L’audience solennelle débutait sous la présidence de M. Francis Jullemier-Millasseau Premier Président de la Cour d’Appel accompagné de Mme Françoise Carracha, Mme Claire Ghera, M. Sébastien Biancheri, Mme Sandrine Lefebvre et Mme Marie‑Hélène Cabannes, Conseillers qui siégeaient à ses côtés.
La Cour de Révision se tenait derrière. Mme Cécile Chatel‑Petit, Premier Président, était entourée de M. Laurent Le Mesle, Vice-président, M. François-Xavier Lucas, M. Jean‑Pierre Gridel, M. Serge Petit, M. François Cachelot, M. Jacques Raybaud et Mme Martine Valdes‑Boulouque, Conseillers de la Haute Juridiction.
Devant la Cour se tenait le Tribunal de Première Instance. Mme Françoise Barbier-Chassaing, Président, accompagnée des magistrats de sa juridiction, M. Florestan Bellinzona, et Mme Évelyne Husson, Vice-présidents, M. Ludovic Leclerc, Mme Léa Parienti et Mme Alexia Brianti, Premiers juges, M. Franck Vouaux, Mme Catherine Ostengo, Mme Sandrine Ladegaillerie, M. Thierry Deschanels, M. Patrice Fey et Mme Anne-Sophie Houbart, Juges.

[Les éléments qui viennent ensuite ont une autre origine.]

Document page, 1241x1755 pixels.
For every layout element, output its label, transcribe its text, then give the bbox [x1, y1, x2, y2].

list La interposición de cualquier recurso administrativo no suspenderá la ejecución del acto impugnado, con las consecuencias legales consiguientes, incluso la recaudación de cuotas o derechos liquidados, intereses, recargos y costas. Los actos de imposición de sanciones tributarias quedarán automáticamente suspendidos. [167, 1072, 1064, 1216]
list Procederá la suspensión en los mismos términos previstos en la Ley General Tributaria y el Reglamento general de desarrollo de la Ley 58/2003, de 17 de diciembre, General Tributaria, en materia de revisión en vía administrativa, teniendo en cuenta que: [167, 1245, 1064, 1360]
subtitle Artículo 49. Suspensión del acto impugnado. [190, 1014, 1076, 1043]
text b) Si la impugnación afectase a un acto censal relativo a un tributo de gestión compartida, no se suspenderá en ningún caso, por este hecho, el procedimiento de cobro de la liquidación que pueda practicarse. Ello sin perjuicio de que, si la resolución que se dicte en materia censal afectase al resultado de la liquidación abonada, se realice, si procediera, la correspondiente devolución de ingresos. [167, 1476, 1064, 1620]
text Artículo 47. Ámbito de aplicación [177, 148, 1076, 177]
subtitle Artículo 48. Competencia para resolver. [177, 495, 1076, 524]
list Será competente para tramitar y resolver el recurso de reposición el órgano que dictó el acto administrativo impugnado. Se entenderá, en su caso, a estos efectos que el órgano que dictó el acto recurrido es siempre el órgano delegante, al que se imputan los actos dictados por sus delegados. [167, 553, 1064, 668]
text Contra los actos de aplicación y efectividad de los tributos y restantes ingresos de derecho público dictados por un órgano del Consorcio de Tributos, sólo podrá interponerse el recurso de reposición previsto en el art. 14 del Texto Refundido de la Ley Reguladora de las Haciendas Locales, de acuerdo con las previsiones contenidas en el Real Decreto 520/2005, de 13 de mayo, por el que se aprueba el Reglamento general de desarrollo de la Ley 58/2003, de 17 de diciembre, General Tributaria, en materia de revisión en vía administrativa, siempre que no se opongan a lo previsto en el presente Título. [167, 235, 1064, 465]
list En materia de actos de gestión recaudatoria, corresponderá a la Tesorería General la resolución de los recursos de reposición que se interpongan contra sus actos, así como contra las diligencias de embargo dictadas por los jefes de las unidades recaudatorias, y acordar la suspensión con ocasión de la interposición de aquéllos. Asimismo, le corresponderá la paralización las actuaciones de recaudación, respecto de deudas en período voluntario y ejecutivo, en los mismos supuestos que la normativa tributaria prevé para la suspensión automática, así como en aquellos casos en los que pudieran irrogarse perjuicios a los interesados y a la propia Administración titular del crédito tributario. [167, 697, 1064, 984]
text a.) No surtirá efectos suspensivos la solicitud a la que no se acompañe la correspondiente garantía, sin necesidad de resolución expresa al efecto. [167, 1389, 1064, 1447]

Mme Cyrielle Colle, Juge de Paix, était également présente.
Pour le Parquet Général, aux côtés de M. Stéphane Thibault, Procureur Général, se tenaient M. Morgan Raymond, Procureur Général Adjoint, M. Julien Pronier et Mme Valérie Sagné, Premiers Substituts, Mme Emmanuelle Carniello, Substitut, M. Maxime Maillet, Magistrat référendaire et Mme Cathy Raynier, Secrétaire Général du Parquet.
Mme Virginie Sangiorgio, Greffier en Chef, tenait le plumitif d’audience avec, à ses côtés, Mme Marine Pisani et Mme Nadine Vallauri, Greffiers en Chef adjoints.
Me Claire Notari et Me Patricia Grimaud-Palmero occupaient le banc des Huissiers de justice.
Mme Emmanuelle Philibert, Mme Amandine Renou, M. Julien Sposito, Mme Christèle Settinieri, Mme Marine Cosso, Greffiers, ainsi que Mme Sophie Lara, Mme Sophie Bosso‑Liotard, Mme Flavie Rossi et Mme Clémence Cotta, Greffiers stagiaires, avaient pris place dans le public.
Installées dans la salle également, Me Magali Crovetto‑Aquilina et Me Nathalie Auréglia-Caruso, Notaires.
Me Thomas Giaccardi, Bâtonnier, Me Bernard Bensa, Syndic-Rapporteur et Me Christophe Ballerio, Secrétaire de l’Ordre des Avocats-Défenseurs et Avocats étaient entourés cette année de Me Christine Pasquier-Ciulla, Me Jean-Charles Gardetto, Me Géraldine Gazo, Me Christophe Sosso, Me Yann Lajoux, Me Alexis Marquet, Me Olivier Marquet, Me Régis Bergonzi, Me Hervé Campana, Me Pierre-Anne Noghes-Du Monceau, Me Charles Lecuyer, Me Xavier-Alexandre Boyer, Me Céline Martel‑Emmerich, Me Arnaud Cheynut et Me Sophie‑Charlotte Marquet, Avocats-Défenseurs, Me Clyde Billaud, Me Thomas Brezzo, Me Stephan Pastor et Me Sarah Caminiti‑Rolland, Avocats, Me Maeva Zampori et Me Grégoire Gamerdinger, Avocats-stagiaires.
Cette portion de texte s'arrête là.